- Directed by: Kwaw Ansah
- Written by: Kwaw Ansah
- Produced by: Kwaw Ansah
- Starring: Anima Misa; Reginald Tsiboe; Emmanuel Agebenowu; George Browne; Emmanuel Dadson; Jumoke Debayo;
- Cinematography: Chris Tsui Hesse
- Edited by: Tony Palmer Bernard Odidja
- Music by: James Harpham
- Production company: Film Ghana
- Distributed by: Film Ghana
- Release date: 11 November 1980;
- Running time: 125 minutes
- Country: Ghana
- Language: English

= Love Brewed in the African Pot =

1980 film by Kwaw Ansah

Love Brewed in the African Pot is a 1980 Ghanaian romantic drama film directed by Kwaw Ansah.
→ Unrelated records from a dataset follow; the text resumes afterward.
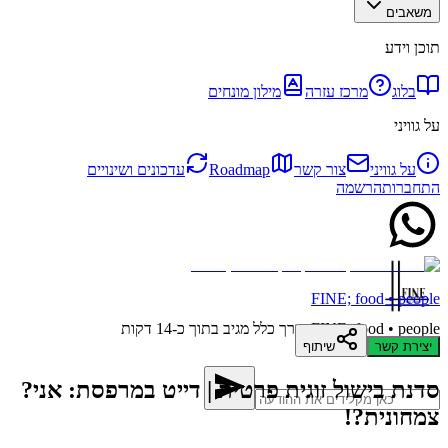
משאבים
תוכן וידע
בלוג
מרכז עזרה
מילון מונחים
על גוויני
על גוויני
צור קשר
Roadmap
עדכונים ושינויים
התחברות
הרשמה
FINE; food • people
FINE; food • people
בדרך כלל מגיב בתוך כ-14 דקות
יצירת קשר
שיתוף
סדנת בישול זוגית פרטית | דייט במרפסת: אני?
צמחונית?!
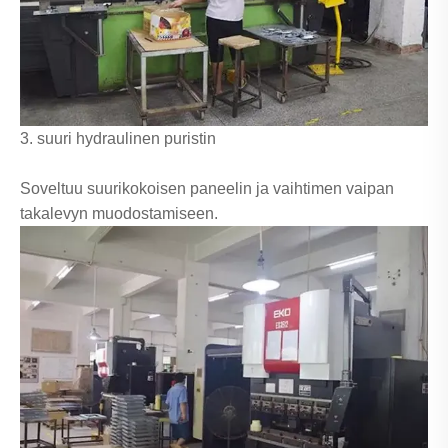
3. suuri hydraulinen puristin
Soveltuu suurikokoisen paneelin ja vaihtimen vaipan
takalevyn muodostamiseen.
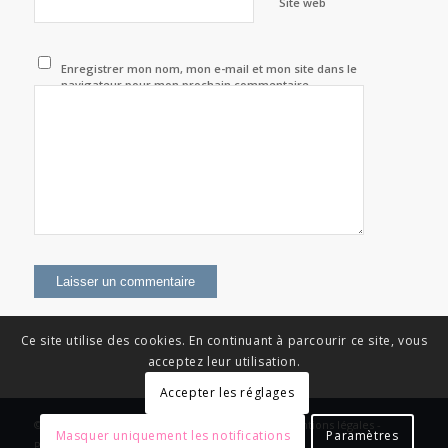
Site web
Enregistrer mon nom, mon e-mail et mon site dans le
navigateur pour mon prochain commentaire.
Ce site utilise des cookies. En continuant à parcourir ce site, vous
acceptez leur utilisation.
Accepter les réglages
© Copyright - News Nouvelle Acropole - 2023 - Mentions légales -
Masquer uniquement les notifications
Paramètres
Politique de confidentialité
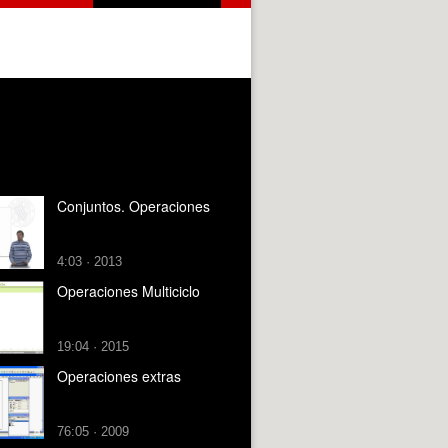
Conjuntos. Operaciones
4:03 · 2013
Operaciones Multiciclo
19:04 · 2015
Operaciones extras
76:05 · 2009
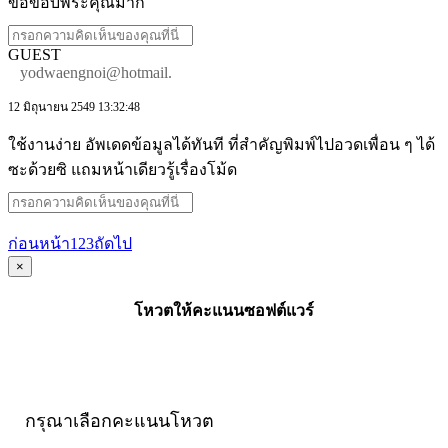
ขอขอบพระคุณมาก
GUEST
yodwaengnoi@hotmail.
12 มิถุนายน 2549 13:32:48
ใช้งานง่าย อัพเดดข้อมูลได้ทันที ที่สำคัญพิมพ์ไปอวดเพื่อน ๆ ได้
ซะด้วยซิ แถมหน้าเดียวรู้เรื่องโม้ด
ก่อนหน้า
1
2
3
ถัดไป
×
โหวตให้คะแนนซอฟต์แวร์
กรุณาเลือกคะแนนโหวต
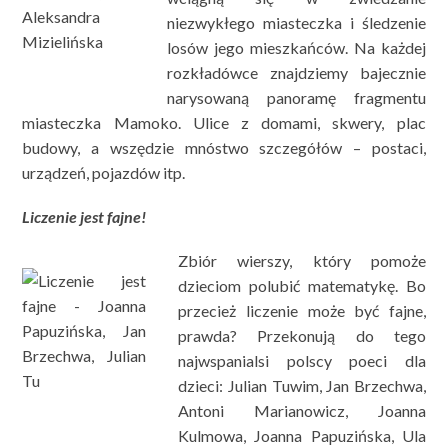
niezwykłego miasteczka i śledzenie
losów jego mieszkańców. Na każdej
rozkładówce znajdziemy bajecznie
narysowaną panoramę fragmentu
miasteczka Mamoko. Ulice z domami, skwery, plac
budowy, a wszędzie mnóstwo szczegółów – postaci,
urządzeń, pojazdów itp.
Liczenie jest fajne!
Zbiór wierszy, który pomoże
dzieciom polubić matematykę. Bo
przecież liczenie może być fajne,
prawda? Przekonują do tego
najwspanialsi polscy poeci dla
dzieci: Julian Tuwim, Jan Brzechwa,
Antoni Marianowicz, Joanna
Kulmowa, Joanna Papuzińska, Ula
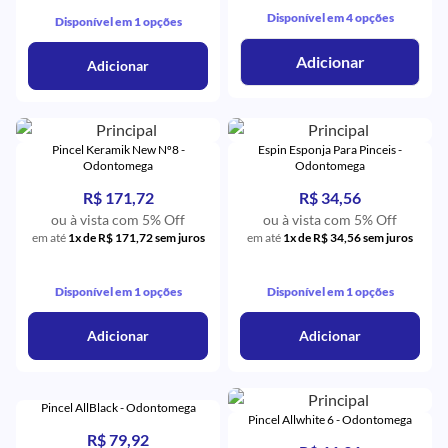
Disponível em 4 opções
Disponível em 1 opções
Adicionar
Adicionar
Pincel Keramik New Nº8 -
Espin Esponja Para Pinceis -
Odontomega
Odontomega
R$ 171,72
R$ 34,56
ou à vista com 5% Off
ou à vista com 5% Off
em até
1x de R$ 171,72 sem juros
em até
1x de R$ 34,56 sem juros
Disponível em 1 opções
Disponível em 1 opções
Adicionar
Adicionar
Pincel AllBlack - Odontomega
Pincel Allwhite 6 - Odontomega
R$ 79,92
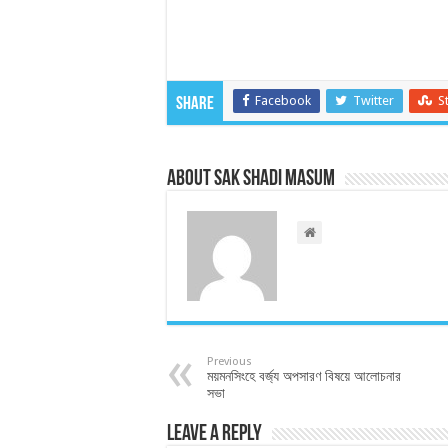
Facebook
Twitter
S
Share
About Sak Shadi Masum
Previous
ময়মনসিংহে বর্জ্য অপসারণ বিষয়ে আলোচনার
সভা
Leave a Reply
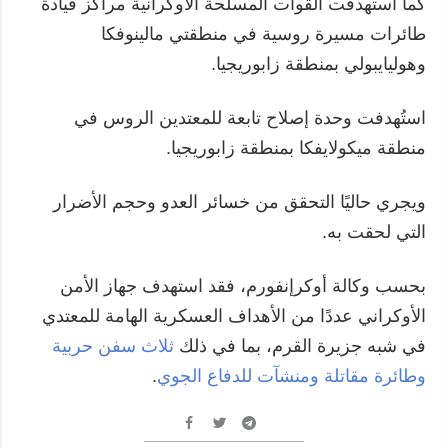
كما استهدفت القوات المسلحة الأوكرانية مراكز قيادة
طائرات مسيرة روسية في منطقتي مالينوفكا
وهوليايبولي بمنطقة زابوريجيا.
استُهدفت وحدة إصلاح تابعة للمعتدين الروس في
منطقة ميكولايفكا بمنطقة زابوريجيا.
ويجري حاليًا التحقق من خسائر العدو وحجم الأضرار
التي لحقت به.
بحسب وكالة أوكرإنفورم، فقد استهدف جهاز الأمن
الأوكراني عددًا من الأهداف العسكرية الهامة للمعتدي
في شبه جزيرة القرم، بما في ذلك
ثلاث سفن حربية
وطائرة مقاتلة ومنشآت للدفاع الجوي
.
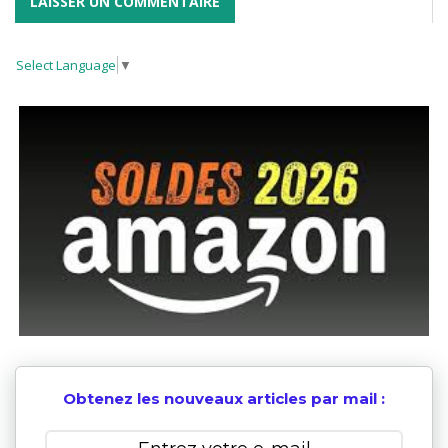
Select Language
▼
Obtenez les nouveaux articles par mail :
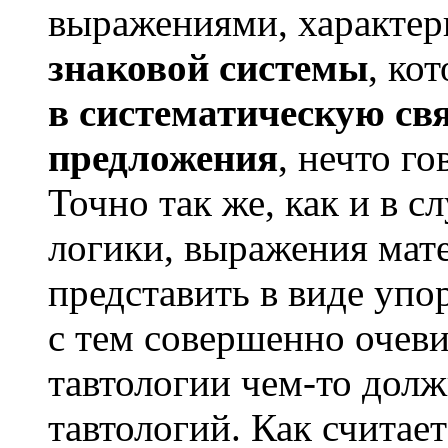
выражениями, характе
знаковой системы
, ко
в систематическую св
предложения
, нечто г
Точно так же, как и в 
логики, выражения мат
представить в виде уп
с тем совершенно очеви
тавтологии чем-то долж
тавтологий. Как считае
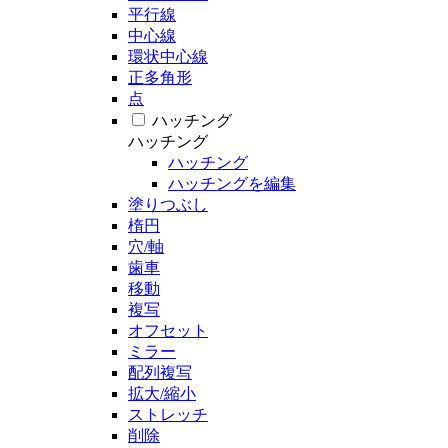
平行線
中心線
環状中心線
正多角形
点
ハッチング
ハッチング
ハッチング
ハッチングを編集
塗りつぶし
楕円
穴/軸
歯車
移動
複写
オフセット
ミラー
配列複写
拡大/縮小
ストレッチ
削除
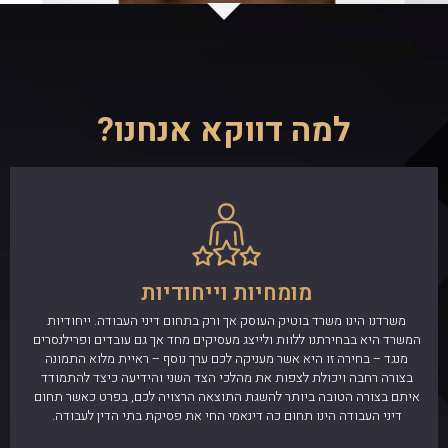
למה דווקא אנחנו?
מומחיות וייחודיות
משרדנו הינו משרד בוטיק העוסק אך ורק בתחום דיני העבודה. ייחודיות
המשרד היא בבחירתנו ללוות ולייצג מעסיקים מחד אך גם עובדים ופרילנסרים
מנגד – בחירה זו היא אשר מעניקה לכם ערך נוסף – ראיית מלוא התמונה
בצורה רחבה ויכולת לצפות את מהלכי הצד השני והידיעה כיצד להתמודד
איתם בצורה הטובה ביותר להשגת התוצאה הרצויה לכם, בפרט כאשר תחום
דיני העבודה הינו תחום כה דינאמי החי את פסיקת בתי הדין לעבודה.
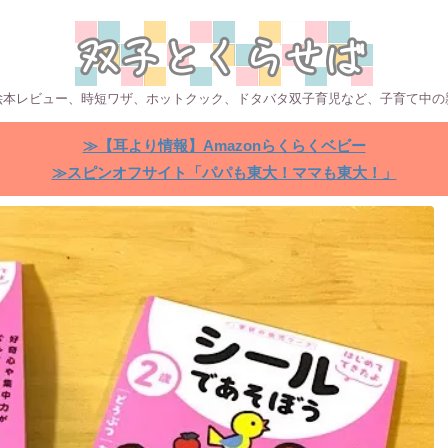
絵本レビュー、時短ワザ、ホットクック、ドタバタ双子育児など、子育て中の
≫【耳より情報】Amazonらくらくベビー
≫スピンオフサイト「パパも東大！ママも東大！」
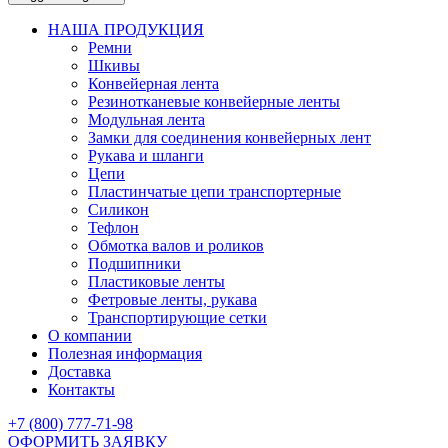
НАША ПРОДУКЦИЯ
Ремни
Шкивы
Конвейерная лента
Резинотканевые конвейерные ленты
Модульная лента
Замки для соединения конвейерных лент
Рукава и шланги
Цепи
Пластинчатые цепи транспортерные
Силикон
Тефлон
Обмотка валов и роликов
Подшипники
Пластиковые ленты
Фетровые ленты, рукава
Транспортирующие сетки
О компании
Полезная информация
Доставка
Контакты
+7 (800) 777-71-98
ОФОРМИТЬ ЗАЯВКУ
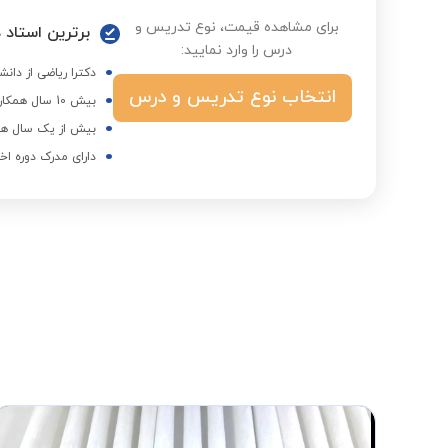
برای مشاهده قیمت، نوع تدریس و
برترین استاد در
درس را وارد نمایید:
دکترا ریاضی از دانش
انتخاب نوع تدریس و درس
بیش 10 سال همکاری با آموزشگاه‌های برتر تهران
بیش از یک سال هم
دارای مدرک دوره اخ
It was reportedly the first privately financed Ghanaian feature film and is considered a classic.

==Plot==
The film takes place in Ghana during the colonial period. Aba Appiah, a woman born to a family of privileged settlers, falls in love with Joe Quansah, a fitting mechanic and son of a simple fisherman. Aba's father, Kofi Appiah, a retired civil servant, is opposed to their marriage, which goes against his plans for his daughter, for whom he had already chosen a husband. This family conflict leads to complex and unforeseen consequences.

==Cast==
- Anima Misa as Aba Appiah
- Reginald Tsiboe as Joe Quansah
- Emmanuel Agebenowu as Atta Quansah
- George Browne as Counsellor Benson
- Emmanuel Dadson as Kolo Appiah
- Jumoke Debayo as Araba Mansah

==Reception==
The movie received positive reviews.